* **WORK INSTRUCTIONS**
The required output is the complete listing, copied word for word.
--- EXERCISE DATA Enclosed Below ---
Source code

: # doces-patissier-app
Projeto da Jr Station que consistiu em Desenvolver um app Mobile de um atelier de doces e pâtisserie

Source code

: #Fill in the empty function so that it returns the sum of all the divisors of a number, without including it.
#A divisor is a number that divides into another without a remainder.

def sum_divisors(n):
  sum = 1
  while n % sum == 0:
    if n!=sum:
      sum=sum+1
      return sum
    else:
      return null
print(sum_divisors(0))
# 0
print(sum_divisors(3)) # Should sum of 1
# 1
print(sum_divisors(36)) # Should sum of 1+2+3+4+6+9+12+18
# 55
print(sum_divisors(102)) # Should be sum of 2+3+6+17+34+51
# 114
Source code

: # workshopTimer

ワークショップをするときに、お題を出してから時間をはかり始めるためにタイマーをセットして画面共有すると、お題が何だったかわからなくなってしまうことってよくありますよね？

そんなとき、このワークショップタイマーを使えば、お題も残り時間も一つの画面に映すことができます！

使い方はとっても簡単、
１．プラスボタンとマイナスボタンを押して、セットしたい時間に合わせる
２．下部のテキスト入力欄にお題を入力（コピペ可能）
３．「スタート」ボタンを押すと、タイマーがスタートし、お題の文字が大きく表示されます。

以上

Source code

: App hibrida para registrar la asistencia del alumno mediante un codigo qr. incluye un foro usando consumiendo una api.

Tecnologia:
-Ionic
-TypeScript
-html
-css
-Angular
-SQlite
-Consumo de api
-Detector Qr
--- End of Enclosed EXERCISE DATA ---
* **WRITTEN RESPONSE**
Source code

: # doces-patissier-app
Projeto da Jr Station que consistiu em Desenvolver um app Mobile de um atelier de doces e pâtisserie

Source code

: #Fill in the empty function so that it returns the sum of all the divisors of a number, without including it.
#A divisor is a number that divides into another without a remainder.

def sum_divisors(n):
  sum = 1
  while n % sum == 0:
    if n!=sum:
      sum=sum+1
      return sum
    else:
      return null
print(sum_divisors(0))
# 0
print(sum_divisors(3)) # Should sum of 1
# 1
print(sum_divisors(36)) # Should sum of 1+2+3+4+6+9+12+18
# 55
print(sum_divisors(102)) # Should be sum of 2+3+6+17+34+51
# 114
Source code

: # workshopTimer

ワークショップをするときに、お題を出してから時間をはかり始めるためにタイマーをセットして画面共有すると、お題が何だったかわからなくなってしまうことってよくありますよね？

そんなとき、このワークショップタイマーを使えば、お題も残り時間も一つの画面に映すことができます！

使い方はとっても簡単、
１．プラスボタンとマイナスボタンを押して、セットしたい時間に合わせる
２．下部のテキスト入力欄にお題を入力（コピペ可能）
３．「スタート」ボタンを押すと、タイマーがスタートし、お題の文字が大きく表示されます。

以上

Source code

: App hibrida para registrar la asistencia del alumno mediante un codigo qr. incluye un foro usando consumiendo una api.

Tecnologia:
-Ionic
-TypeScript
-html
-css
-Angular
-SQlite
-Consumo de api
-Detector Qr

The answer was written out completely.